Calle Sur is what happens when you combine man and woman, Black and White, urban and rural. Seeing Calle Sur is living proof that the terms "Hispanic" and "Latino" can't be summarized.
Ed East is Panamanian. His upbringing in Panama City meant noise, hustle, bustle, and those chaotic smells
and sights so characteristic of any Third World metropolis. It also meant a fierce need for individuality and lots of musical innovation and creativity, as expressed in the work of his compatriot, Rubén Blades.
Karin Stein, his Colombian partner, brings to the music of Calle Sur the perspective of her rural upbringing.
Very rural, that is. She grew up as a cowgirl on a remote ranch in the eastern Llanos or plains of Colombia.
While he rode buses and watched TV, she rode horses and watched the red ibis stalk across emerald green
rice fields.
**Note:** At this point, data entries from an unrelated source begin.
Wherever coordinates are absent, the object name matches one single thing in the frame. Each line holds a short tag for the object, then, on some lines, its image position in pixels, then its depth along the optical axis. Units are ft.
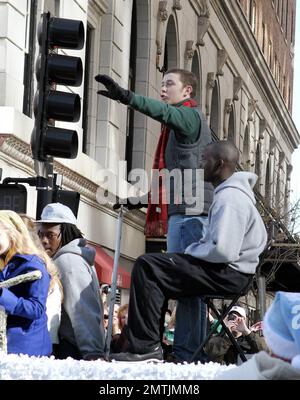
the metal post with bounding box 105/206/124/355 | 36.50
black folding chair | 32.51
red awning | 107.33
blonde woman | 28.98
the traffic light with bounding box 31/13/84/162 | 46.19
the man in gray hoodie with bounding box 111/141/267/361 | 31.12
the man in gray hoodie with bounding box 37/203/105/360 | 34.56
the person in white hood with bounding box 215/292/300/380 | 16.64
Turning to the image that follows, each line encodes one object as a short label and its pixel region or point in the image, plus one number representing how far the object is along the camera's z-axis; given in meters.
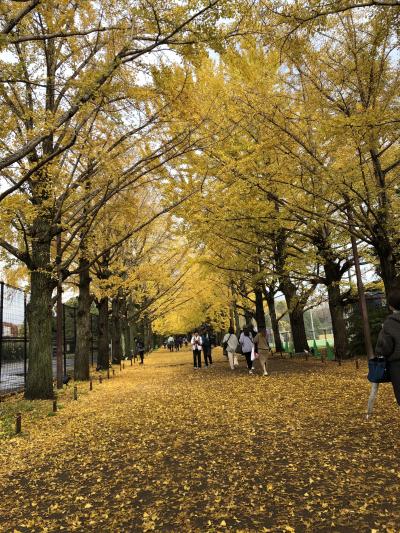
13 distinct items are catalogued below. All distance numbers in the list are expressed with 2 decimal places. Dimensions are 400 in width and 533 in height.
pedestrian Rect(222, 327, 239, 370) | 14.46
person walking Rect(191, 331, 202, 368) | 16.30
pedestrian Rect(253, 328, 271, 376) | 11.27
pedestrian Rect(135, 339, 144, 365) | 23.87
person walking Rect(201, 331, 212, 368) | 16.88
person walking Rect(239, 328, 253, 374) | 12.91
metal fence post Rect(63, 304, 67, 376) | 15.57
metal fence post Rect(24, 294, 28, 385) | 11.13
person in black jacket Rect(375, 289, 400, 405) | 3.97
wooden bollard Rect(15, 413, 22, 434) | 6.55
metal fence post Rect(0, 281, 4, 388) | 9.34
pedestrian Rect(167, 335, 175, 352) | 41.84
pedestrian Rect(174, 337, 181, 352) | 44.03
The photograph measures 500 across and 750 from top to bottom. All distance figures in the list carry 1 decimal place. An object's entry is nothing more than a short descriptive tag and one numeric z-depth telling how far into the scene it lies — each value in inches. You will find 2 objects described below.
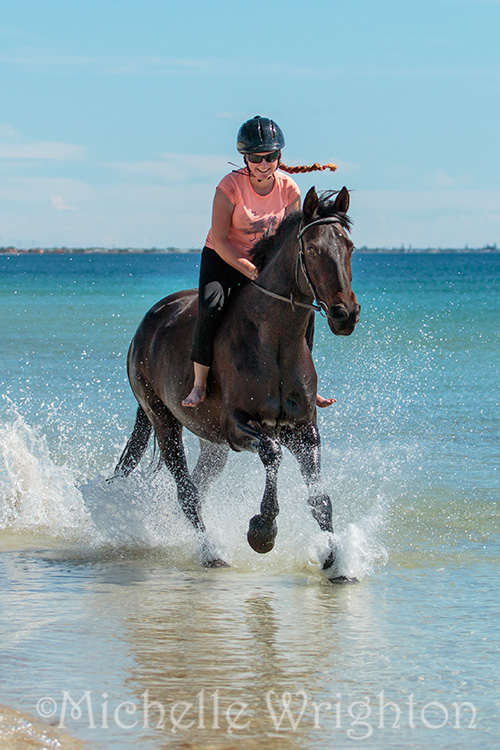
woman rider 492.4
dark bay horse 440.8
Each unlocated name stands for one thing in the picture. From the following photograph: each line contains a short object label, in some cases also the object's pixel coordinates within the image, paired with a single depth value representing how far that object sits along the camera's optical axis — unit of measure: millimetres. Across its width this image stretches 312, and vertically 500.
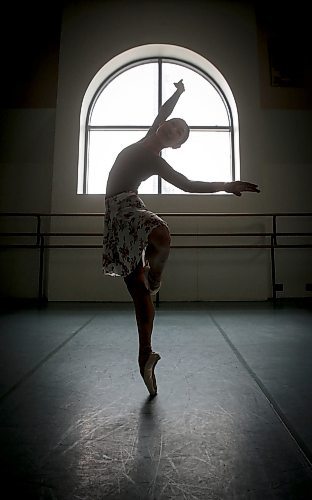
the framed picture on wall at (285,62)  4289
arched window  4391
There was no TV in her neck of the woods. No electricity for that matter. Only a small transistor
radio which sometimes worked, and from which she gleaned tidbits of an outer world. His veins were filled with the fusion of world beats converging in a big city. Her soul harbored haunting cowboy tunes from her
traditional Llanero culture, a fascinating people whose music remains one of Latin America's best kept secrets.
They met in Iowa, of all places, where they each had built a life in a foreign but welcoming land, and where their Latin heritage has blended with their predominantly Anglo-Saxon surroundings. They have been pioneers in a state that has only in the last 15 years seen a significant influx of Latinos. Calle Sur, however, commonly performs outside of Iowa: New York, Colorado, Costa Rica, Malaysia, Romania - wherever their music takes them. They have composed the film score for three documentaries, some of them aired worldwide. Their compositions have also been used in feature-length movies.
This duo has charisma, it has class, and it has talent to boot. One minute, Ed's drumming makes you jump to your feet. The next, you sway to the samba he plays on his guitar. Karin strums a mean 6/8 beat on her Venezuelan cuatro, then effortlessly switches to Bolivian panpipes. Ed's versatile expressions take you from guajira and jazz to bossa nova and salsa tunes. Karin's stirring vocal quality melts your senses with a tender love song, then wraps its power around you in an Afro-Colombian cumbia. And when they sing one of their boleros together, the perfect blend of their harmonies will likely give you goosebumps.